Part of my job as an archival producer is to handle all the “archival” for a television show. In the TV world, this refers to any kind of audio-visual material, usually photos and videos but sometimes the odd audio file shows up. In the world of True Crime, this often translates to personal items from participants like family photos, videos and well, anything that can help establish who a person was Before. And this is where it gets a bit interesting.

Any criminal case profiled by a television series needs to be fully adjudicated before it can even be considered AND because there are so many competing True Crime shows on multiple networks, teams often need to head back 10, 20, 30 even 40 years to find a case that fits the specific parameters of the series that also hasn’t been recently covered by another show or network. This means the items we end up getting are themselves artifacts from bygone decades like THE NINETIES or even THE EIGHTIES. Printed photos, cassette tapes and VHS tapes, all of which make perfect sense considering the time in which these events took place but are immediately at odds with the 21st century. At the same time, these unfamiliar items are very familiar because they were part of the world that I grew up in and I still remember how to interact with them.
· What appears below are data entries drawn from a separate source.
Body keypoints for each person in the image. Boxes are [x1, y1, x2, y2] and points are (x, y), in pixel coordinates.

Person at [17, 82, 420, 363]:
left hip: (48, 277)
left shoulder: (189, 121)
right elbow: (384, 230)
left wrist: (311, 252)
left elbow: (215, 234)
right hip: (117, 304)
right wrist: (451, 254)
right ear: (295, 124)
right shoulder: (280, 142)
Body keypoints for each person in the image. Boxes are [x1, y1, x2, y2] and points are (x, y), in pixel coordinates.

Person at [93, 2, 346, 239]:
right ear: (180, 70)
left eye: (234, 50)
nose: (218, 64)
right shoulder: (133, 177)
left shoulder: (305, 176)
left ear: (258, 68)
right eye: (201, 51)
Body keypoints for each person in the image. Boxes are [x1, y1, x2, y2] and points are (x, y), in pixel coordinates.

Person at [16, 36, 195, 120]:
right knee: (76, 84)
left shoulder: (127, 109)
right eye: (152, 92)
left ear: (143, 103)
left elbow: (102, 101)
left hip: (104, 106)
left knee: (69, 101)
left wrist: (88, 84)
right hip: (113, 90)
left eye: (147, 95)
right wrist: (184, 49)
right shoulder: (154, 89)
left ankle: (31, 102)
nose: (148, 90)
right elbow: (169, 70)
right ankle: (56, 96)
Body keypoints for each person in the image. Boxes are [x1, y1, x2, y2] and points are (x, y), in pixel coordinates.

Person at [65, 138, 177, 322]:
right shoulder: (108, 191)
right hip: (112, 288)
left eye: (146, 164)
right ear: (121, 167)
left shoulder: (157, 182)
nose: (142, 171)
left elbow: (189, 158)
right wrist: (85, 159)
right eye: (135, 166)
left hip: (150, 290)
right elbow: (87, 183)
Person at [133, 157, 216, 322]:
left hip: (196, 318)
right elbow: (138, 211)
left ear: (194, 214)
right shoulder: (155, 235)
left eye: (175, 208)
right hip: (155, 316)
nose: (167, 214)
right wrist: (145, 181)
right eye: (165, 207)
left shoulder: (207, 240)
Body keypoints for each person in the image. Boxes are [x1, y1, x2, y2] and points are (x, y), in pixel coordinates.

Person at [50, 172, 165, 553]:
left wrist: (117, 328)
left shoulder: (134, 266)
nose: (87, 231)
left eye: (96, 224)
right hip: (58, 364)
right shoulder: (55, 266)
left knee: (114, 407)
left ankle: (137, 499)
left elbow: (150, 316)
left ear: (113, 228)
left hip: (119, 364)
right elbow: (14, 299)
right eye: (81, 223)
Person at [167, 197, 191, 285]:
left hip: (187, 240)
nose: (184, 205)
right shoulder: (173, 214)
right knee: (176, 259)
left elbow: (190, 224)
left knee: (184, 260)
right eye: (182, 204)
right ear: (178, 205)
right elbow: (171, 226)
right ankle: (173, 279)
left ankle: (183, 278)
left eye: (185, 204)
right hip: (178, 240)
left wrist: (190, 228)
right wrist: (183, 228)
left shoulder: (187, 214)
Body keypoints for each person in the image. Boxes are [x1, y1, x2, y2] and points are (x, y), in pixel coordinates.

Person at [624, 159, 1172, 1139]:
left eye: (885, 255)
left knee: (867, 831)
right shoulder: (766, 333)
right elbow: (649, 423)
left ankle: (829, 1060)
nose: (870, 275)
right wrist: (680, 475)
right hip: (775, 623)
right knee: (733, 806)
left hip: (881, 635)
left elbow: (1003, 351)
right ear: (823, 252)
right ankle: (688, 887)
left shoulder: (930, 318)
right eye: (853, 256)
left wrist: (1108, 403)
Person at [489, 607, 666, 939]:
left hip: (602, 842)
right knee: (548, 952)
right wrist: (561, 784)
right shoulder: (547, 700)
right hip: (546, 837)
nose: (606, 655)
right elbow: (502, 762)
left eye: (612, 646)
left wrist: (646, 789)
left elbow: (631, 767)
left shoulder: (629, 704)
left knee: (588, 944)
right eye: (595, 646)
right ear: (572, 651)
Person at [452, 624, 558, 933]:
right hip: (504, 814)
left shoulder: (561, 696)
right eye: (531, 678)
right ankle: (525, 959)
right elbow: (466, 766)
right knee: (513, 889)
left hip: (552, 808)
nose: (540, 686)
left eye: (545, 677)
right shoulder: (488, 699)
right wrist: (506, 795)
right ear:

I spend my days scanning photos of childhoods, Christmases and birthdays (always pick them up from the edges so you don’t get fingerprints), locating the lone tape deck in the building so that our post-production team can play and digitize VHS tapes with home movies or taped news broadcasts, puzzling over how we can convert cassette tapes to a useful .mp3 format and delicately handling original newspaper pages that have sat folded for twentysomeodd years. I recently worked with two separate collections of newspaper clippings for two very different topics. One set came from the early nineties and the other from the mid-seventies. The thing that struck me the most was the tactile sensation of handling these paper pages. The newspapers from the nineties were thick, almost cloth-like and the ones from the seventies felt like I was gently unfolding butterfly wings or a forgotten map that in this particular case didn’t lead to a treasure or a lost city but instead followed the ongoing trial of a guy who definitely murdered another guy and yes he did eventually get convicted. The whole practice is fairly mechanical, mostly because the digitization process needs to get done and it needs to get done quickly (as editing and post-production move at a breakneck pace) but I do like to take a few moments with the items I process to actually look at them. The family photos are always bittersweet, especially when you know how the story ends, but the newspapers are always fascinating snapshots of eras that I either missed or was too young to fully comprehend. If that doesn’t correspond directly to archaeology and the experience of being an archaeologist, then I don’t know what does.